Mr Field said the car had more glass and the back of the car was lit up so more people were able to see her coffin - he likened this to the Queen’s life where she wore bright clothing so she was always seen.

What are the potential preparations taking place at the palace?

There will be set pieces that would have been prepared for many years, and the state would have “prepared for this moment”, according to Mr Field.

He said: “It will be 11 days from when she died to when the funeral will take place and given the guests coming from around the globe and also those set pieces we’ll see from the marching bands and the very smartly dressed servicemen and women, means that there has been preparations going on for many years.

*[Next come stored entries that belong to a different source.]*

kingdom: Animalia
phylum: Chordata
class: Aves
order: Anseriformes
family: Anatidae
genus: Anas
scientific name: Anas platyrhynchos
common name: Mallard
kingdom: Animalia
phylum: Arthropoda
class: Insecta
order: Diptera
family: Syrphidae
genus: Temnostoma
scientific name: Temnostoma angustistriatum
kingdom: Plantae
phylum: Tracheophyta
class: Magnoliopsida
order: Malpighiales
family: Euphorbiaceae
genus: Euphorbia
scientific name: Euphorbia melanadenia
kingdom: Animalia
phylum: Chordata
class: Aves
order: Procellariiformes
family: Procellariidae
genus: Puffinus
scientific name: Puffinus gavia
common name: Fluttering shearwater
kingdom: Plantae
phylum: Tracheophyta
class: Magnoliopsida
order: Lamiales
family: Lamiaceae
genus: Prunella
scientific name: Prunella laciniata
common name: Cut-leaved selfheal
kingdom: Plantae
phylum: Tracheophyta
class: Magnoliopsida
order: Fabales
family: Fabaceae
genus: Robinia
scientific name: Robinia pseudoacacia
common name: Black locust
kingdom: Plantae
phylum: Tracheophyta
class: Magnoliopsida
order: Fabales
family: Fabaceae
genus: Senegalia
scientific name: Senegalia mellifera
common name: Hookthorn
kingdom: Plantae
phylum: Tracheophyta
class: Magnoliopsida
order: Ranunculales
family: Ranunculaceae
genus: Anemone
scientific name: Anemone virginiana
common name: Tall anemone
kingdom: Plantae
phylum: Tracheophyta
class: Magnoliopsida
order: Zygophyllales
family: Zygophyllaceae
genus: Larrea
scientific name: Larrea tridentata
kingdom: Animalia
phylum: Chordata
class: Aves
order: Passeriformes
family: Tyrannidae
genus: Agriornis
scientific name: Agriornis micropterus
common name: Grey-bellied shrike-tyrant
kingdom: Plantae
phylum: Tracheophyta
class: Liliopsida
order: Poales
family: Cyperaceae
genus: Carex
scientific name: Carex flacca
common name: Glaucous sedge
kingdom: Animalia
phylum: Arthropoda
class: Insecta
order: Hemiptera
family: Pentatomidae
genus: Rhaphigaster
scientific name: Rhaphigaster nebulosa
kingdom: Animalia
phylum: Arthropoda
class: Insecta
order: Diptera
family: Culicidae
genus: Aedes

“I think the Queen’s coffin has been waiting for her for 30 years which seems a little sinister but maybe brought comfort.”

He added that there would have been “a lot of pre-planning and a lot of practising as you only get one chance to get a funeral right.”

“There would be a lot of planning, like we encourage any families from any backgrounds to do before the time comes,” he said.

King Charles III, salutes as the bearer party carry the coffin of his mother, Queen Elizabeth II, into Westminster Hall.

What does it take to plan a royal funeral?

The global reach Her Majesty had means her funeral will have required a lot of planning - from making sure her own family get to say their goodbyes to her loyal subjects here in the UK.

Mr Field said: “There are a lot of moving parts and a lot of layers to the arrangements.

“This is a funeral of a mother, grandmother, great-grandmother and her family who need the opportunity to do and say the things they need to feel about her, what she meant to them.”

He added: “At the same time we have the global population who want to be present. She was such an influence across the world and all of those people want to participate from global leaders to television audiences around the world.

“Then there’s us, loyal subjects in the UK and other realms, who also want to say what we feel and our thankyou’s to her.

“All of that has to be wrapped up into what they deliver for Westminster Abbey, but also everything surrounding that including the lying in state.”